■ 抽出テキスト
◇ ◇ ◇ ◇ ◇
ツーリングバイクとしての適性を高めた『大人のスポーツ』という立ち位置が現代のVFR800F。だけど、走らせれば走らせるほどに『他とは違う』ことが感じられるのでした……
VFR800Fのエンジンは『プロの仕事』をこなす職人気質
普通に乗れば、ちょっと前傾姿勢強めのスポーツツアラー。
だけどライダーが積極的に操ることによって、奥に潜むものが顔を覗かせてくる。
その『奥に潜むもの』を垣間見るプロセスは、先の【中編】でお話しましたが、今回はその核心。V4エンジンについて、です。
【中編】からの続きです
バイクの姿勢をライダーが整えてからコーナーに飛び込み、スロットルオン。
VFR800Fの本領は、おそらくここからです。
まずもって、スロットル全閉からの開けはじめ。ここが最高に扱いやすい! 多分エンジニアもかなり配慮したのではないかと思いますけど、このエンジンはパワーの出方が恐ろしくフラットです。おかげでスロットルON/OFFでの車体の姿勢の変化が少なく、必要なパワーをいつでも気軽に取り出せるような気持ちになります。
コーナーを『開けて曲がる』ことができるVFR800F
普段、街乗りやツーリングといったシチュエーションでは、このエンジンはあまりにもフラットな特性すぎて『すこし面白みがない』と感じるかもしれません。
直4エンジンの高回転域の伸びやかさや、2気筒エンジンの低速のパワー感は感覚的にライダーが『楽しい!』と感じやすいものですが、VFR800FのV4エンジンには基本的にそういう感覚が薄いです。
言うなれば『プロの仕事』感が強い。
気分的な昂揚感よりも、優先すべきは走りのための扱いやすさだ。スポーツバイクって、そういうものだろう? って言われているように感じます。
ライダーの操作に、機械として正確に、最適に応える。
VFR800Fの『V4』はまるで仕事人です。なんというか……エンジン自体が職人気質というか、プロっぽい(笑)
そして、ライダーにも感じ取れないレベルでV4エンジンの不等間隔爆発が路面をきっちり捉え、車体を安定させてくれる。
本当に職人気質なエンジンと言うしかありません。ライダーがコーナーへのアプローチだけ整えて、VFR800Fが仕事をできる環境を用意してやれば、後はバイクまかせで思い切って開けて曲がっていけます。
◇ ◇ ◇ ◇ ◇
■ データ抜粋

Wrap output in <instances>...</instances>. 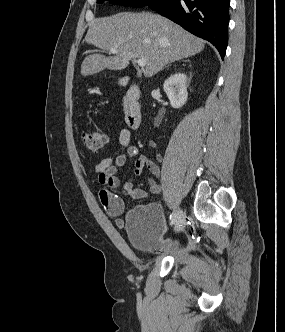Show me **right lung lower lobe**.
<instances>
[{
    "label": "right lung lower lobe",
    "instance_id": "obj_1",
    "mask_svg": "<svg viewBox=\"0 0 285 332\" xmlns=\"http://www.w3.org/2000/svg\"><path fill=\"white\" fill-rule=\"evenodd\" d=\"M147 6L211 42L224 58L228 42L229 0H153Z\"/></svg>",
    "mask_w": 285,
    "mask_h": 332
}]
</instances>
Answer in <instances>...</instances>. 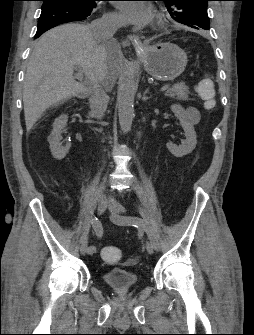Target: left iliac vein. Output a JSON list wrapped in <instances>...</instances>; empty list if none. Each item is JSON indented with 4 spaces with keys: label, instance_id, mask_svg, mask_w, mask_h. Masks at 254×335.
Listing matches in <instances>:
<instances>
[{
    "label": "left iliac vein",
    "instance_id": "1",
    "mask_svg": "<svg viewBox=\"0 0 254 335\" xmlns=\"http://www.w3.org/2000/svg\"><path fill=\"white\" fill-rule=\"evenodd\" d=\"M109 211L111 213V220L119 225H130L126 222H121L117 219L118 216H120V213L123 211L122 207L114 200L109 202ZM146 250L149 254H153L154 253V247L151 244V242H147L146 243Z\"/></svg>",
    "mask_w": 254,
    "mask_h": 335
}]
</instances>
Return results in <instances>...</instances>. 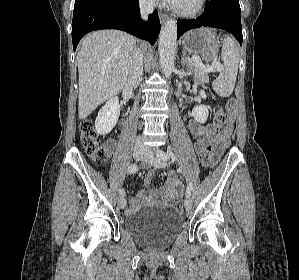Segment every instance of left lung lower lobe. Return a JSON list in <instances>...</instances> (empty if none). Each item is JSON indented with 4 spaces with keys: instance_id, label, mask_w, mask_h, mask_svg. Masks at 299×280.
<instances>
[{
    "instance_id": "1",
    "label": "left lung lower lobe",
    "mask_w": 299,
    "mask_h": 280,
    "mask_svg": "<svg viewBox=\"0 0 299 280\" xmlns=\"http://www.w3.org/2000/svg\"><path fill=\"white\" fill-rule=\"evenodd\" d=\"M207 26L229 31L242 44L239 0H206L201 16L177 22V38L190 29Z\"/></svg>"
}]
</instances>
◇ ◇ ◇ ◇ ◇
■ 作業指示
- a) VFR800Fの記事について、次の問いに答えてください。
(i) このエンジンのパワーの出方は、どのようだと書かれているか。
(ii) 直4エンジンについて、どの回転域の伸びやかさが挙げられているか。
(iii) V4エンジンの不等間隔爆発は、何をすると書かれているか。
- b) VFR800Fの記事から、「ツーリングバイクとしての適性」で始まり「バイクの姿勢をライダーが整えてからコーナーに飛び込み、スロットルオン。」で終わる部分を、両端の語句も含めて一字一句そのまま書き写してください。

■ 解答例
- a)
(i) 恐ろしくフラット。
(ii) 高回転域。
(iii) 路面をきっちり捉え、車体を安定させる。

- b)
ツーリングバイクとしての適性を高めた『大人のスポーツ』という立ち位置が現代のVFR800F。だけど、走らせれば走らせるほどに『他とは違う』ことが感じられるのでした……
VFR800Fのエンジンは『プロの仕事』をこなす職人気質
普通に乗れば、ちょっと前傾姿勢強めのスポーツツアラー。
だけどライダーが積極的に操ることによって、奥に潜むものが顔を覗かせてくる。
その『奥に潜むもの』を垣間見るプロセスは、先の【中編】でお話しましたが、今回はその核心。V4エンジンについて、です。
【中編】からの続きです
バイクの姿勢をライダーが整えてからコーナーに飛び込み、スロットルオン。